When I called Nissan (the company), I spoke with some "Customer Support" rep who knew nothing about the trucks, put me on hold forever to look up the specification for that vehicle and returned to report that there was no transmission oil cooler built-in. I did look for little wires running into the radiator when I test drove...saw some little things going in toward the upper left of the radiator, but really couldn't tell what I was looking at for certain.


----------



## Hackker (Aug 5, 2005)

Tent2TT said:


> When I called Nissan (the company), I spoke with some "Customer Support" rep who knew nothing about the trucks, put me on hold forever to look up the specification for that vehicle and returned to report that there was no transmission oil cooler built-in. I did look for little wires running into the radiator when I test drove...saw some little things going in toward the upper left of the radiator, but really couldn't tell what I was looking at for certain.
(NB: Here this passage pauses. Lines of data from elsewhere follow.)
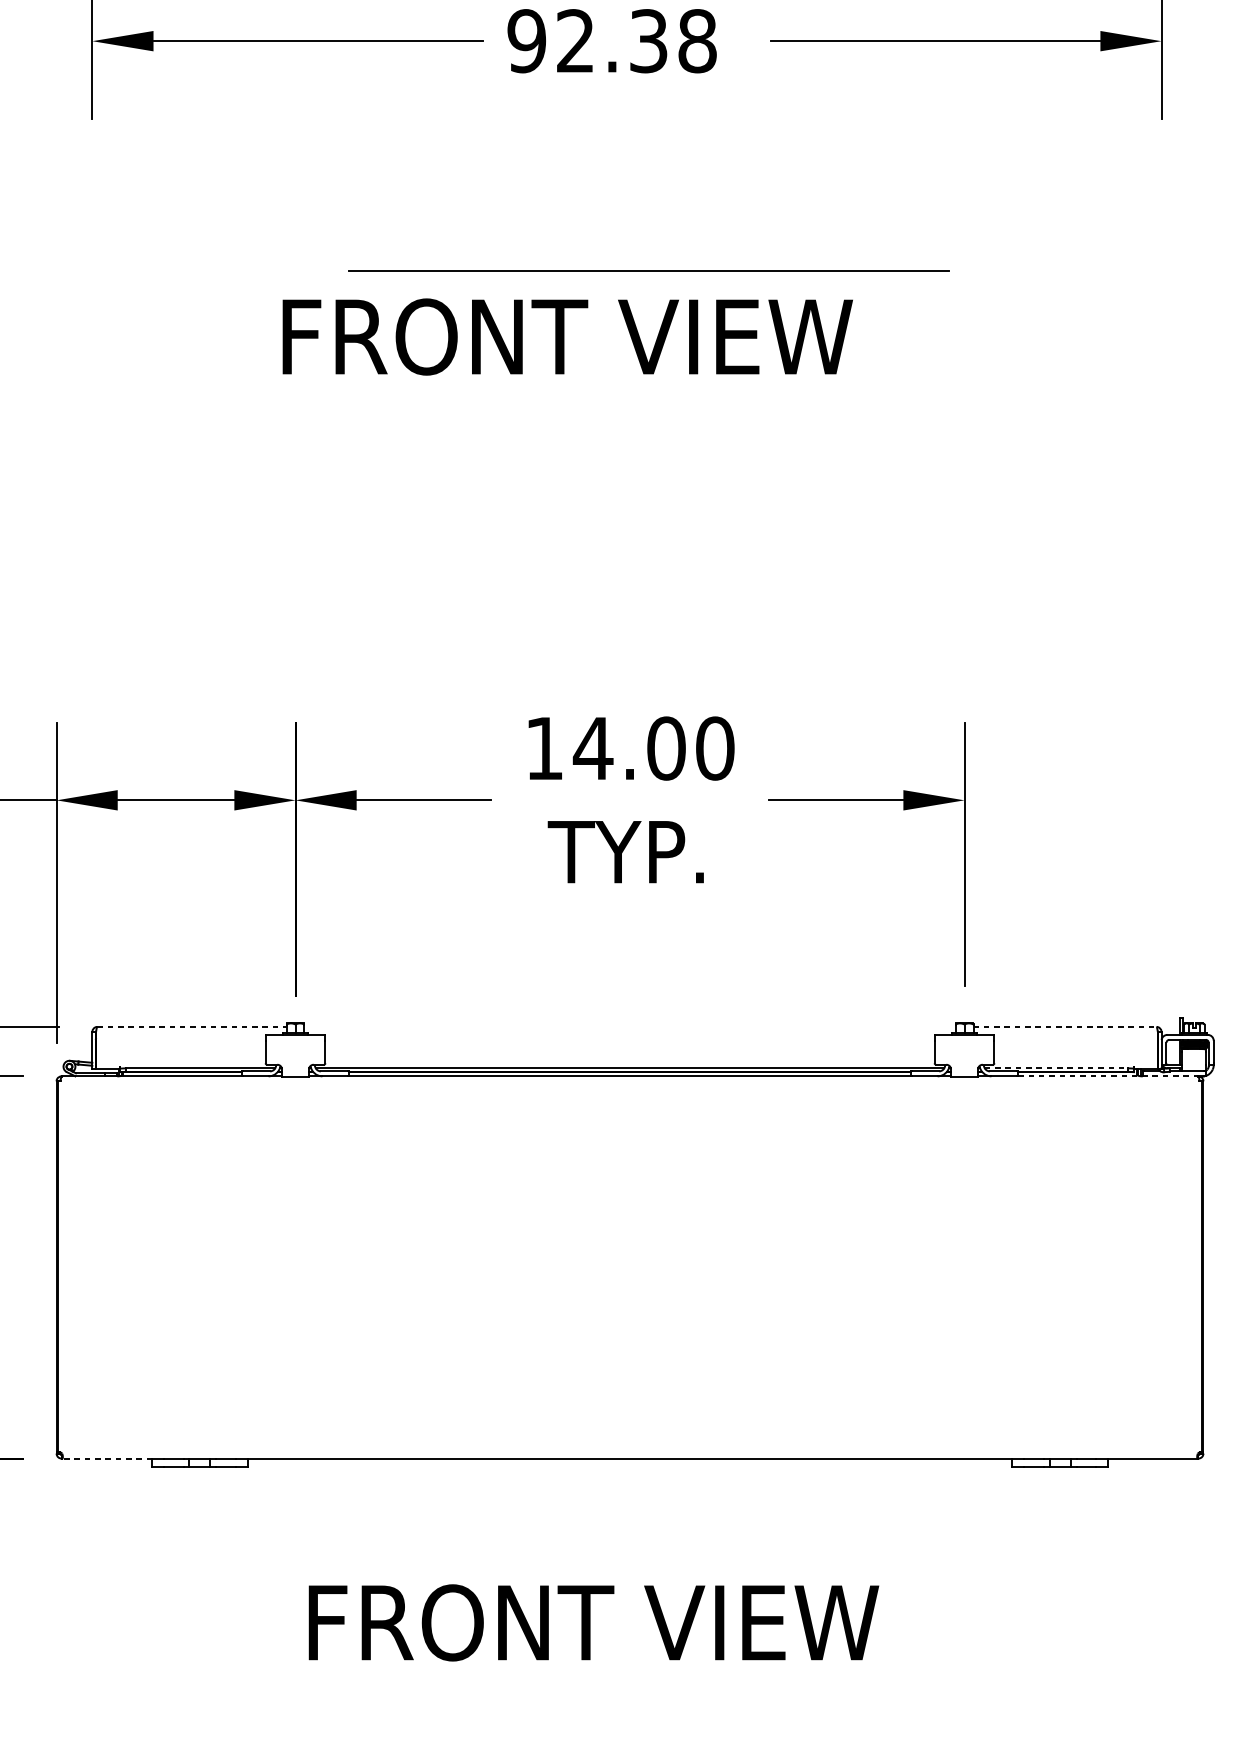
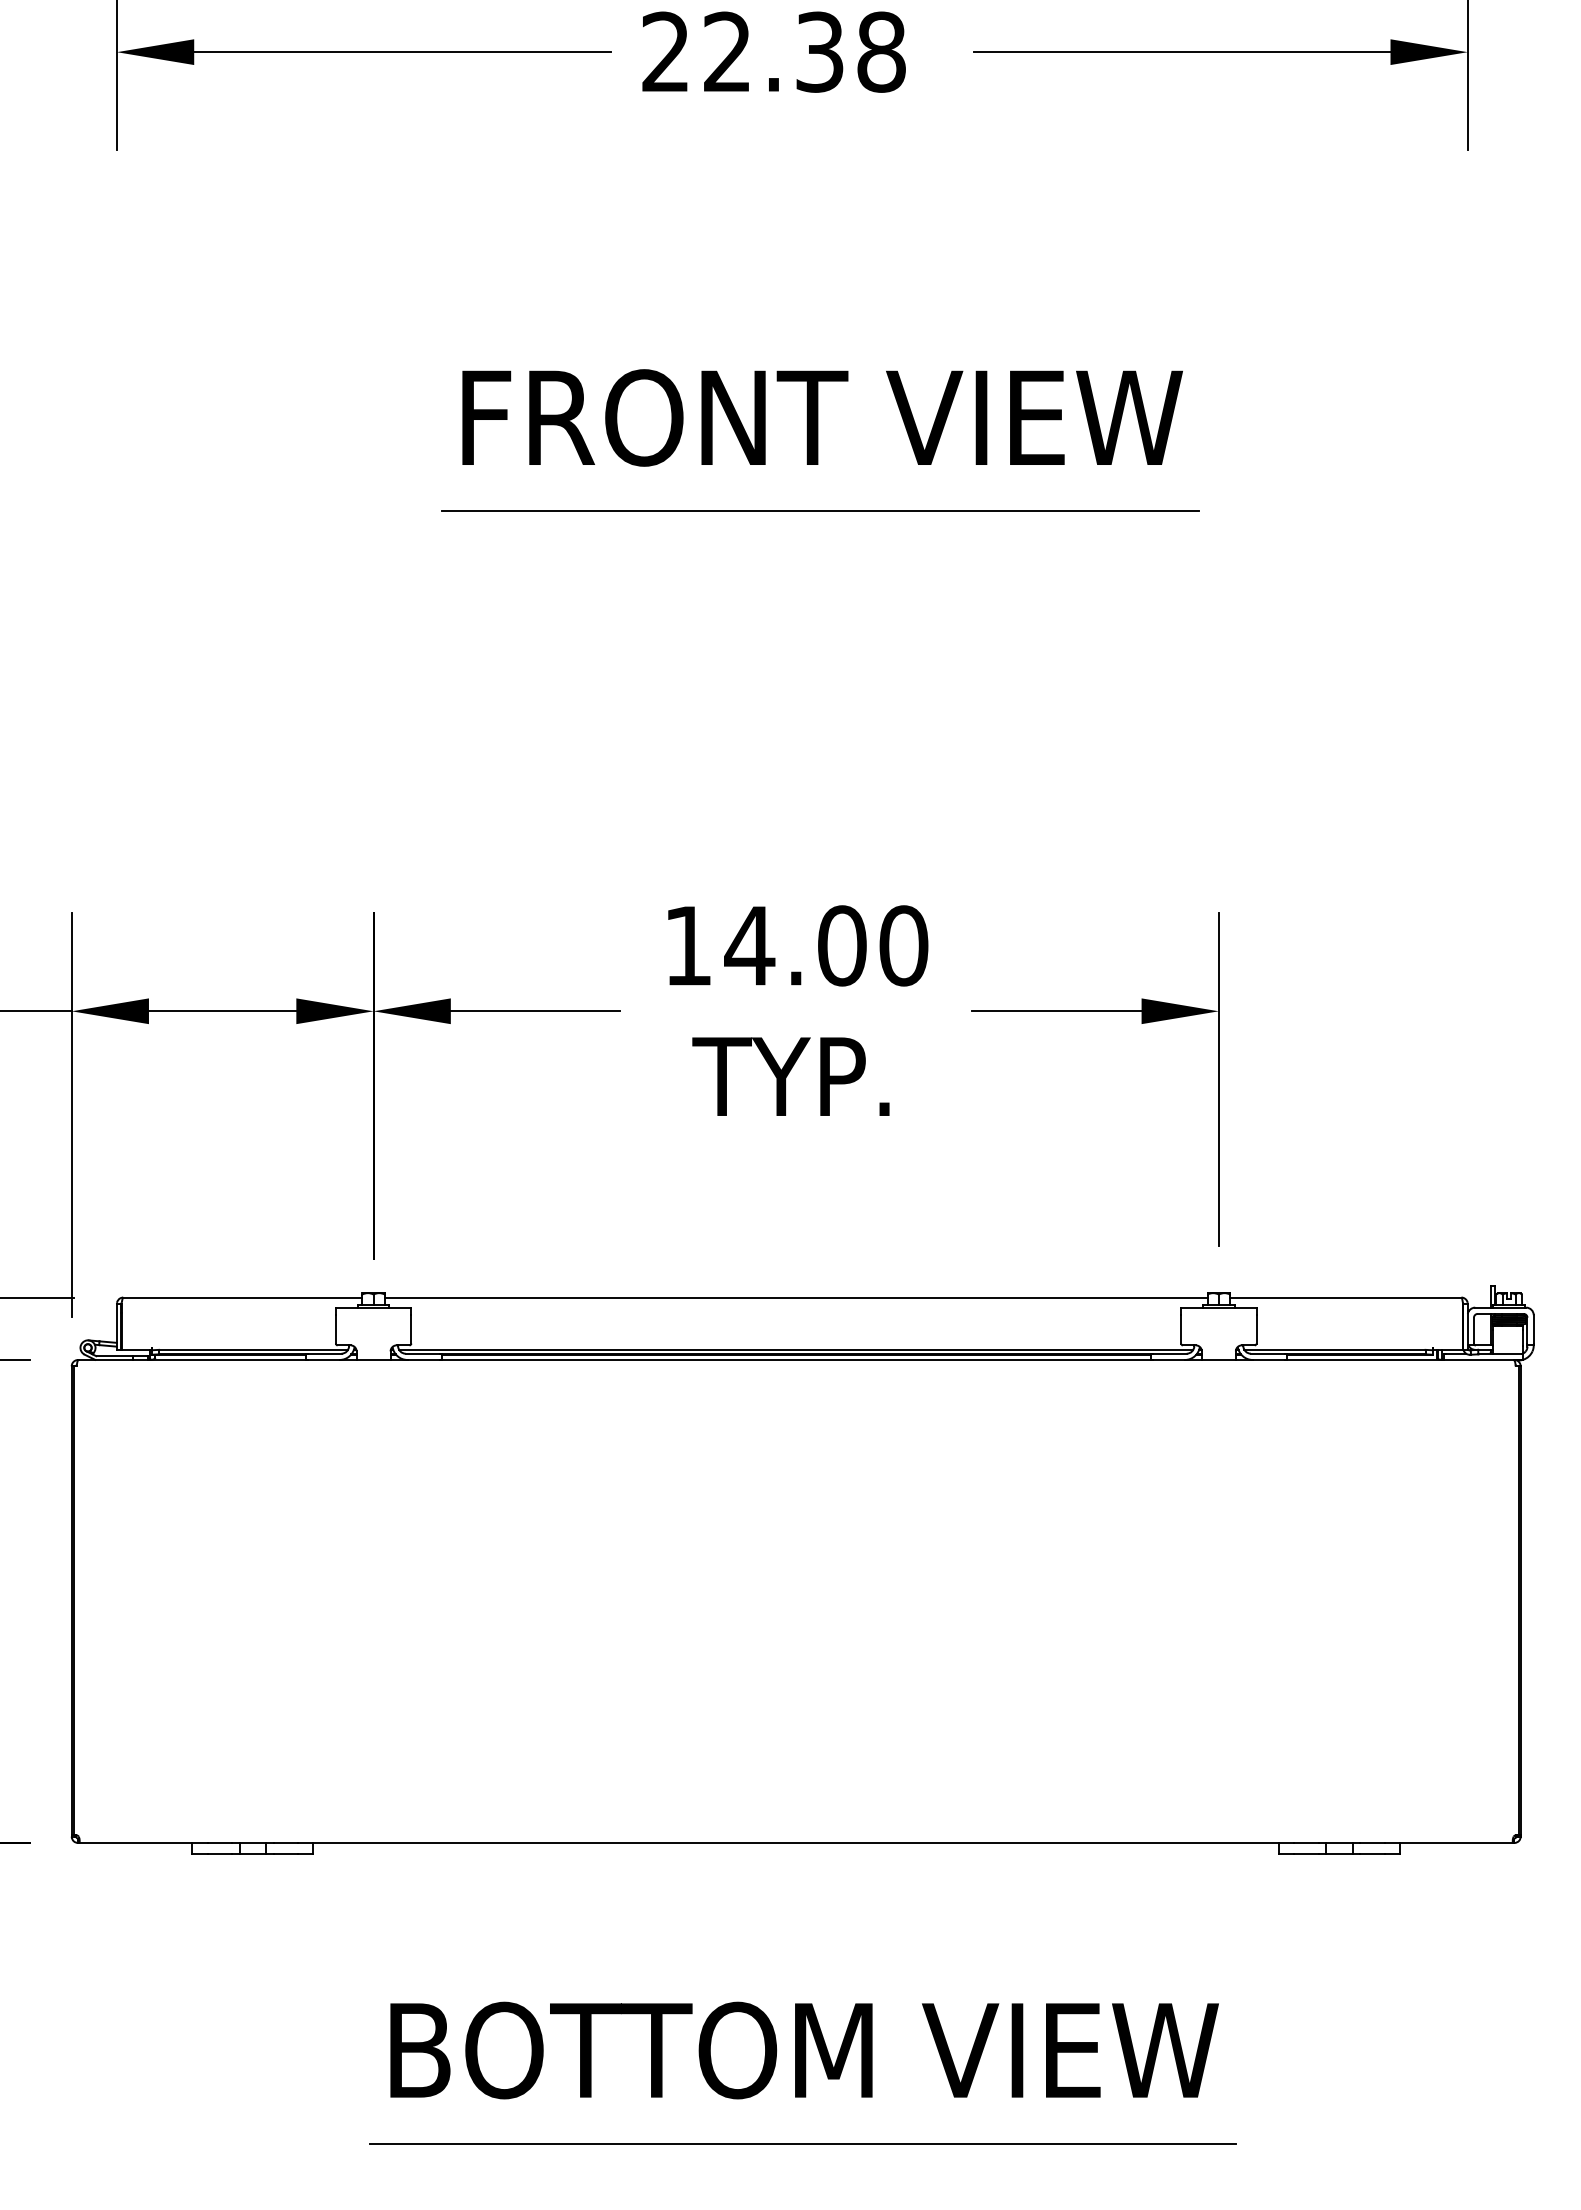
text: (526, 40) -> (665, 51), 92.38 -> 22.38
line: (649, 270) -> (820, 510), moved
text: (567, 336) -> (822, 417), moved
line: (191, 1026) -> (242, 1297), dashed -> solid
line: (629, 1026) -> (795, 1297), added
line: (1064, 1026) -> (1345, 1297), dashed -> solid
line: (1056, 1068) -> (1334, 1349), dashed -> solid
line: (1108, 1075) -> (1400, 1359), dashed -> solid
line: (107, 1458) -> (135, 1842), dashed -> solid
text: (641, 1622) -> (810, 2050), FRONT VIEW -> BOTTOM VIEW
line: (634, 1696) -> (802, 2143), added

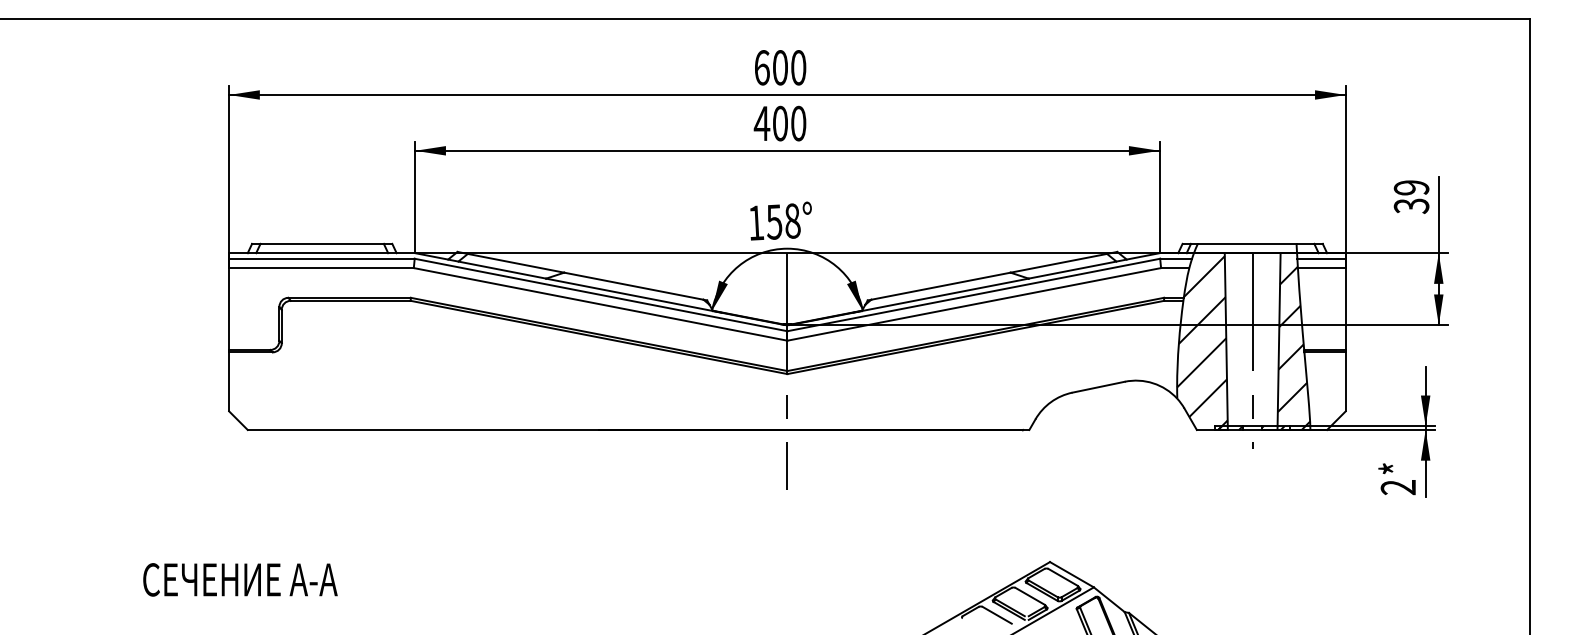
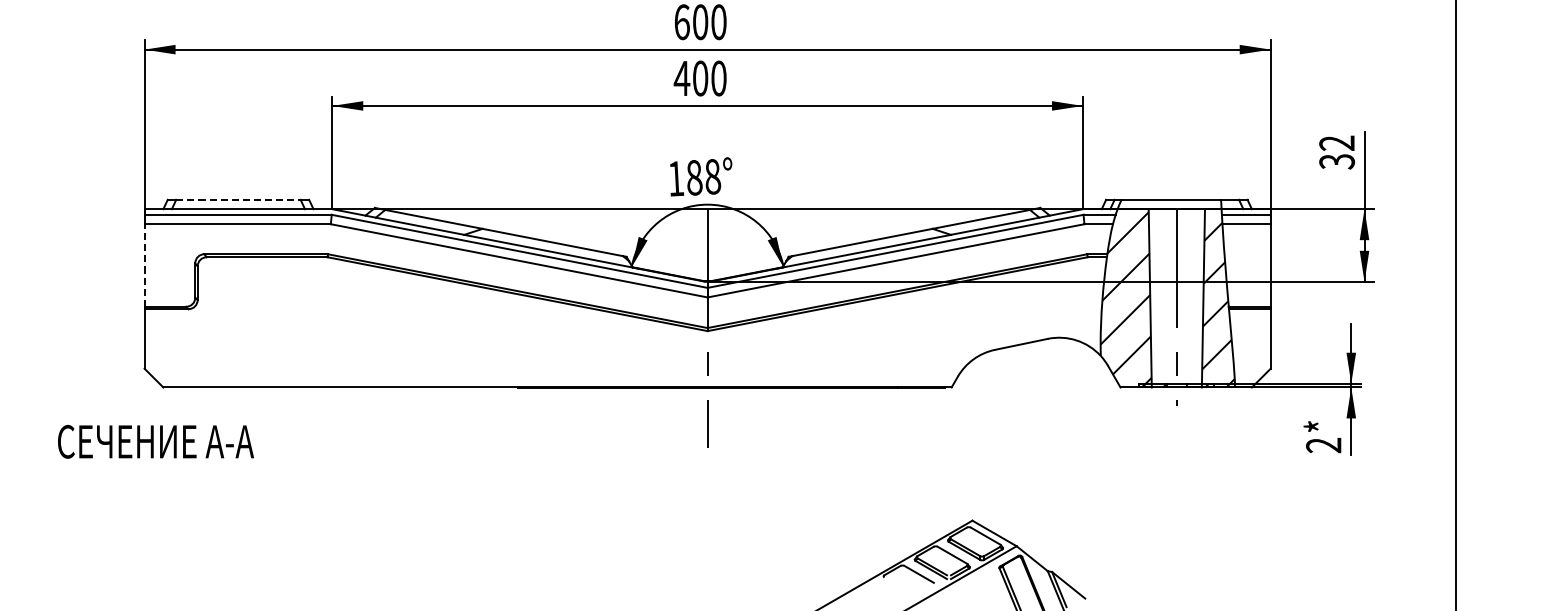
text: (1411, 187) -> (1337, 142), 39 -> 32
text: (774, 221) -> (694, 177), 158° -> 188°
line: (322, 243) -> (238, 199), solid -> dashed
line: (229, 309) -> (144, 265), solid -> dashed
text: (240, 579) -> (156, 441), moved

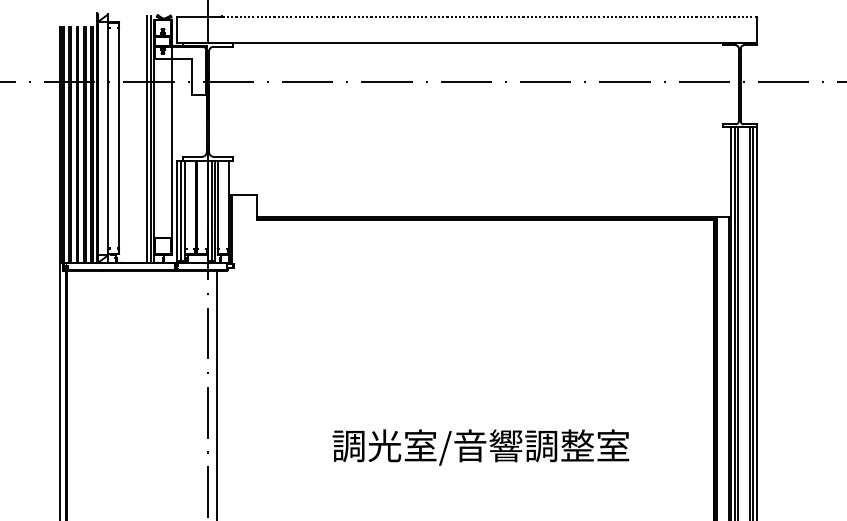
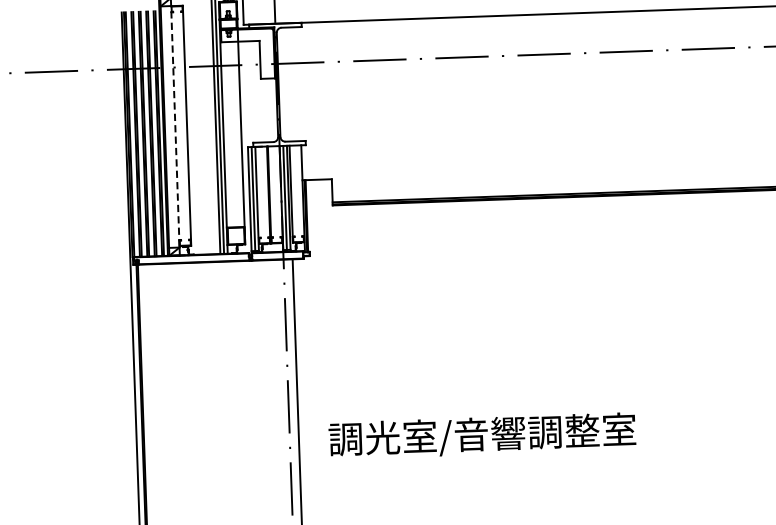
line: (108, 138) -> (175, 126), solid -> dashed
text: (480, 447) -> (482, 436), moved

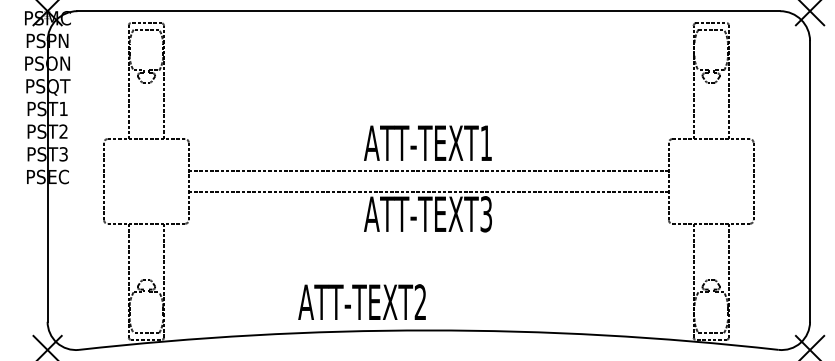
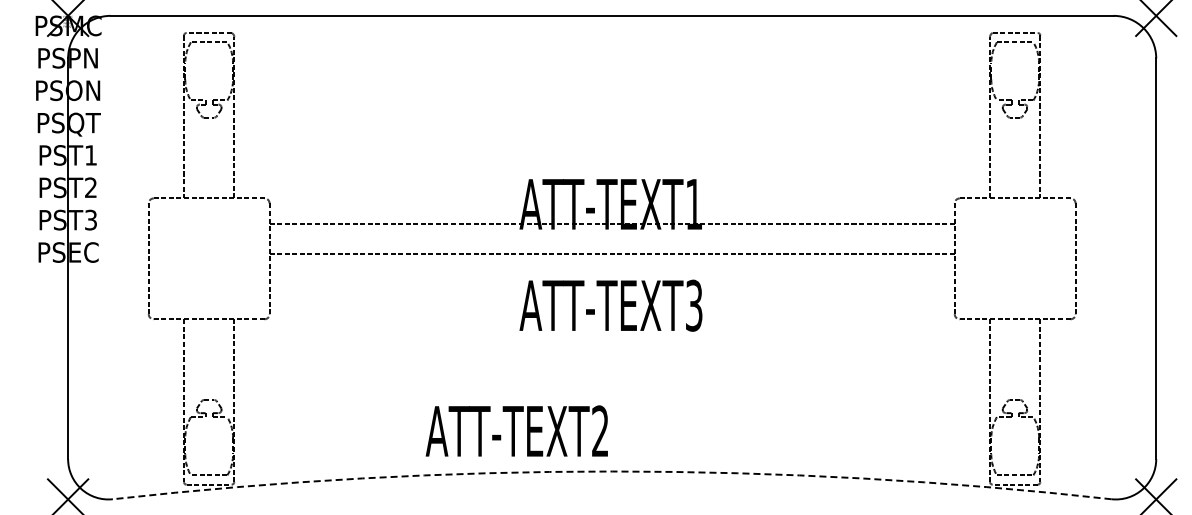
line: (428, 170) -> (611, 223), moved
line: (428, 191) -> (611, 253), moved
arc: (429, 330) -> (612, 471), solid -> dashed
When I was shopping for a Tacoma/Frontier I had a few questions that the dealer couldn't answer, so I called Nissan directly. The person on the phone didn't know either (forget what I asked them, might have been if the exhaust was stainless), but took my info and said they would call back. A few days later I was shocked that they actually DID call back with the info.


----------



## nissanmadness (Sep 18, 2006)

It's pretty bad when the seller's can't tell you much about the product. I ran into the same thing. But it doesn't mean the product is bad. It just represents poor training on the part of the dealership. They should know more than just how to fill out sales forms. I still wouldn't own anything else than the Frontier, even if the salesman was blind, deaf and dumb.


----------



## Tent2TT (Jun 22, 2007)

We just bought our NISMO 4 x 4 with fosgate, traction package, sunroof, bed ext carpet floormats for $300 below invoice (not including taxes, $55 doc fee and registration). How did we do? Have to say, because of how several of the 4 x 4s drove, we were going to get a 4 x 2 until we drove this particular one... creampuff! Powerful, smooth and now we can really take the UT backroads (staying on trails though... we will not do more damage to the ecology than driving a petroleum-fueled vehicle already does)!


----------



## Z_Rated (Apr 29, 2006)

Congrats and welcome aboard! Sounds like a great deal, enjoy. Z


----------



## nissanmadness (Sep 18, 2006)

Good deal, hope you enjoy the truck for many years and miles!


----------



## Tent2TT (Jun 22, 2007)

Z_Rated said:


> Congrats and welcome aboard! Sounds like a great deal, enjoy. Z



Thanks, Z and nissanmadness... your input has been very helpful! We are very excited!


----------



## Z_Rated (Apr 29, 2006)

If interested, we have meets with statewide '05+ owners in Az to share knowledge, experience and ask questions as well as off-road trips, I can let you know. Z


----------



## Tent2TT (Jun 22, 2007)

Z_Rated said:


> If interested, we have meets with statewide '05+ owners in Az to share knowledge, experience and ask questions as well as off-road trips, I can let you know. Z


That sounds like fun! Would love to be in the loop, thank you.


----------